● PAGE TEXT:
_ _ _

But what if our shellcode was this:

"\x31\xc9\x51\x68"
"\x63\x61\x6c\x63"
"\x54\xB8\xc7\x93"
"\xc2\x77\xff\xd0"
"\x00"

We would have to add three NOPs, to fill out the four bytes needed in the register. But remember something here - NOPs are in our restricted character set! We can actually use A’s, B’s, or C’s to accomplish the same thing. Just remember that each of those three letters actual increment some of the general-purpose registers. Don’t forget that if your shellcode is relying on some of those same registers to do some calculations!

To get our shellcode on the stack, you would do the exact same method as above, but you would first zero out the EAX register. Then, the three lines of SUB statements would be executed after the AND statement, and then pushed onto the stack. We keep hearing me say “zero out the register”. How exactly do we do this? Generally, you would use bitwise XOR. If you XOR a register with itself, the value of the register turns to all 0’s. You can achieve the same thing with bitwise AND. Instead of using the register itself, you can use a string of 0’s and 1’s, and then perform another AND operation, with the inverse of those bits. This will be reflected in the updated PoC shortly. One other thing to note is that the opcode of and eax is \x25.

_ _ _

● TASK ITEM: Print the part of the shellcode text from "To get our shellcode" up to and including "eax is \x25.", keeping every word unchanged. None of the rows placed after this point is required.

_ _ _

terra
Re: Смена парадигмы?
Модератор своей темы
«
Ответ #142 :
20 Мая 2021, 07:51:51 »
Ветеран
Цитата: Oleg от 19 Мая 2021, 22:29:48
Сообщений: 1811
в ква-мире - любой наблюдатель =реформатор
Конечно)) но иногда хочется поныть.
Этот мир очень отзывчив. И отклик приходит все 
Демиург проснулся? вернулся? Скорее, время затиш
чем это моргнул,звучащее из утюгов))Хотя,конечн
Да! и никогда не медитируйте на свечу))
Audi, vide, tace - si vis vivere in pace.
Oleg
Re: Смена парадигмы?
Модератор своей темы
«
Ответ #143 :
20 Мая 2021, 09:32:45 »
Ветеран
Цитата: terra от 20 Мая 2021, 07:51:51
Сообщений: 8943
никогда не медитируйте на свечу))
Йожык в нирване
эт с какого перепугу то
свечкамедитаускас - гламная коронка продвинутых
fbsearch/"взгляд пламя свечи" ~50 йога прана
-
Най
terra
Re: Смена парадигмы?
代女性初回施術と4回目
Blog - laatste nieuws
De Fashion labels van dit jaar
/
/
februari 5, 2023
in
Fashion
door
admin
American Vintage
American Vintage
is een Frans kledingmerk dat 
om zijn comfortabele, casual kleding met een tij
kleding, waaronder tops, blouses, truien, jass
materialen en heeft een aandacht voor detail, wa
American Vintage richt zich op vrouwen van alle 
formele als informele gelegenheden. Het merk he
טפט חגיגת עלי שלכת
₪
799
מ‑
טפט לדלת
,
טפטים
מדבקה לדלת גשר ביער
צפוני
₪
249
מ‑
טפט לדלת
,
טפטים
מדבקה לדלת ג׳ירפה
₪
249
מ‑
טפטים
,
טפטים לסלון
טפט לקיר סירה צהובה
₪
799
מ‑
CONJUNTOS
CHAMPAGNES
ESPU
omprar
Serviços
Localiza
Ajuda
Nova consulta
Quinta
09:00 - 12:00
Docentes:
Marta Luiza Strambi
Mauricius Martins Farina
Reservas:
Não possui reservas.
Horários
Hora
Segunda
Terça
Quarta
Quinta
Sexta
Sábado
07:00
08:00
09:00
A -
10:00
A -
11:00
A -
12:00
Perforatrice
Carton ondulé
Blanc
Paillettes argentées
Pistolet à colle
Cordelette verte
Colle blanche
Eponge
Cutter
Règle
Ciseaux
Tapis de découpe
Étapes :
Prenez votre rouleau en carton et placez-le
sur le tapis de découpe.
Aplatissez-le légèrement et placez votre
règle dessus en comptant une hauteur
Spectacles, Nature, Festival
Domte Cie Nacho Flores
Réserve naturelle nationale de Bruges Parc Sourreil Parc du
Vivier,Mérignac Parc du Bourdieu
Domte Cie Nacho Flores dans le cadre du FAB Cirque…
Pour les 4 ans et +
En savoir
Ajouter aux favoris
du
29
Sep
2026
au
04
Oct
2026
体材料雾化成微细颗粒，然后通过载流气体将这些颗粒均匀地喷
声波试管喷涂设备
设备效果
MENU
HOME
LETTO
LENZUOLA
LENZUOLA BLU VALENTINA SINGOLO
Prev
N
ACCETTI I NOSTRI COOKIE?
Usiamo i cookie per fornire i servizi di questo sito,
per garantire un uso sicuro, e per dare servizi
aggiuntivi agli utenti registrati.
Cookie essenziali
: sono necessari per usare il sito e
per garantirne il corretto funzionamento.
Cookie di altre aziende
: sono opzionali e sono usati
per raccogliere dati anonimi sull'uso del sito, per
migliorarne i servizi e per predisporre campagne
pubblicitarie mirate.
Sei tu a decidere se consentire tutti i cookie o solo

_ _ _

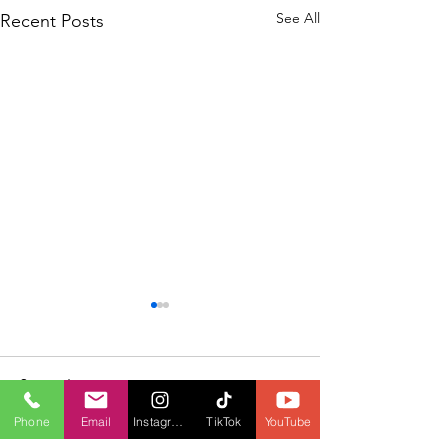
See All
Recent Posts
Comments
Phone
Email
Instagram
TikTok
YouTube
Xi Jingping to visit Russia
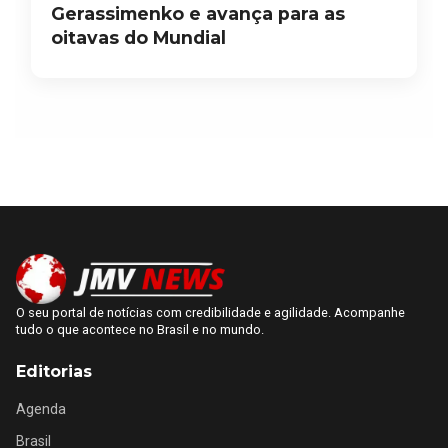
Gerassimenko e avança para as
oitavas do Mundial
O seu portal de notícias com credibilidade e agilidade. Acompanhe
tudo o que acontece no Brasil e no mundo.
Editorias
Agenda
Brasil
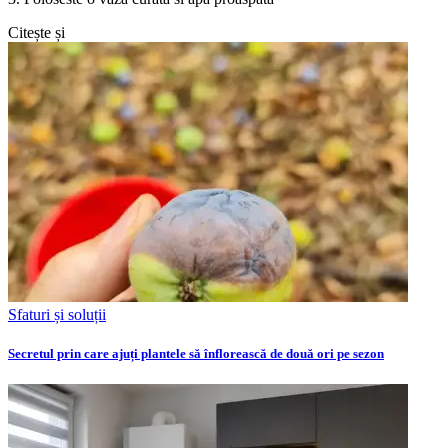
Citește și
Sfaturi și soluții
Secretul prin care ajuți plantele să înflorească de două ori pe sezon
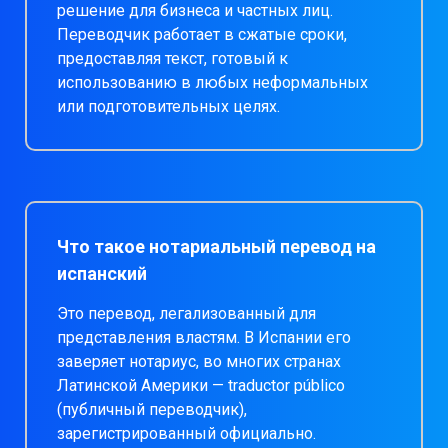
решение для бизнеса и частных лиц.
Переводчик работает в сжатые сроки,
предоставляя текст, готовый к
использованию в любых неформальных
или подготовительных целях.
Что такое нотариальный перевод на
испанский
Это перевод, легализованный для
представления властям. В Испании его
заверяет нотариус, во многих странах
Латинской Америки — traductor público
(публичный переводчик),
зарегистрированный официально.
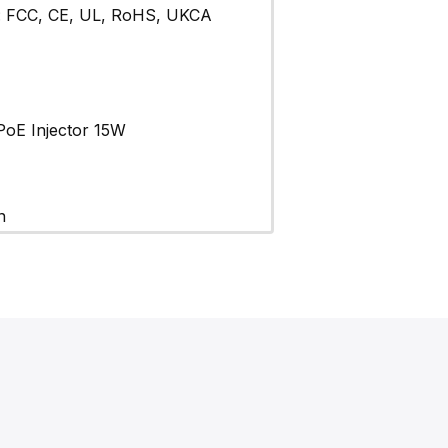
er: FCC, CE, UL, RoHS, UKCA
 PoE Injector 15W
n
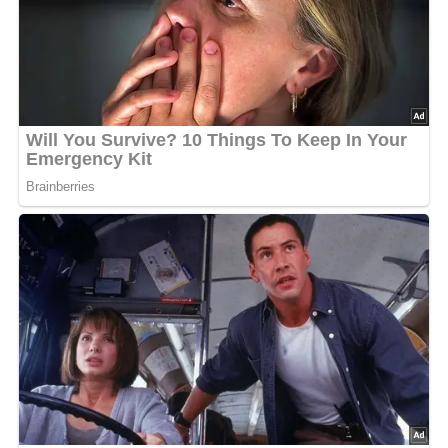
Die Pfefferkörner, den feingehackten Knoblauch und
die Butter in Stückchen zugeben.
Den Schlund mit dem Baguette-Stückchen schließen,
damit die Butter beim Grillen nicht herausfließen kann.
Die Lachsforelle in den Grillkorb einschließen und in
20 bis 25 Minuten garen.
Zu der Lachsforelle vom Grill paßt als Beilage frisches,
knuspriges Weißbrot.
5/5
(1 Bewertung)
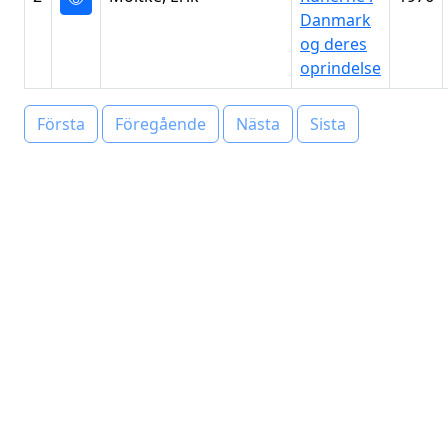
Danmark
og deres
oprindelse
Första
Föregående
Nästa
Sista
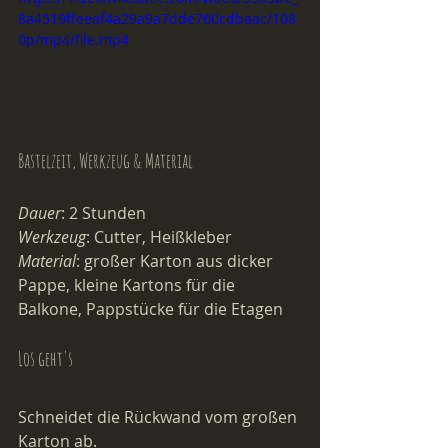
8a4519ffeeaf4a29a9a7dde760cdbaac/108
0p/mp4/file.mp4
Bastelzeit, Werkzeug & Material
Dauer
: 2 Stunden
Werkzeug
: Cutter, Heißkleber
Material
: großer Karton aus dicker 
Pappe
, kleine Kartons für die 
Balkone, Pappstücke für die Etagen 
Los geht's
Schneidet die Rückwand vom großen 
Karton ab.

_ _ _

● ANSWER BOX:
To get our shellcode on the stack, you would do the exact same method as above, but you would first zero out the EAX register. Then, the three lines of SUB statements would be executed after the AND statement, and then pushed onto the stack. We keep hearing me say “zero out the register”. How exactly do we do this? Generally, you would use bitwise XOR. If you XOR a register with itself, the value of the register turns to all 0’s. You can achieve the same thing with bitwise AND. Instead of using the register itself, you can use a string of 0’s and 1’s, and then perform another AND operation, with the inverse of those bits. This will be reflected in the updated PoC shortly. One other thing to note is that the opcode of and eax is \x25.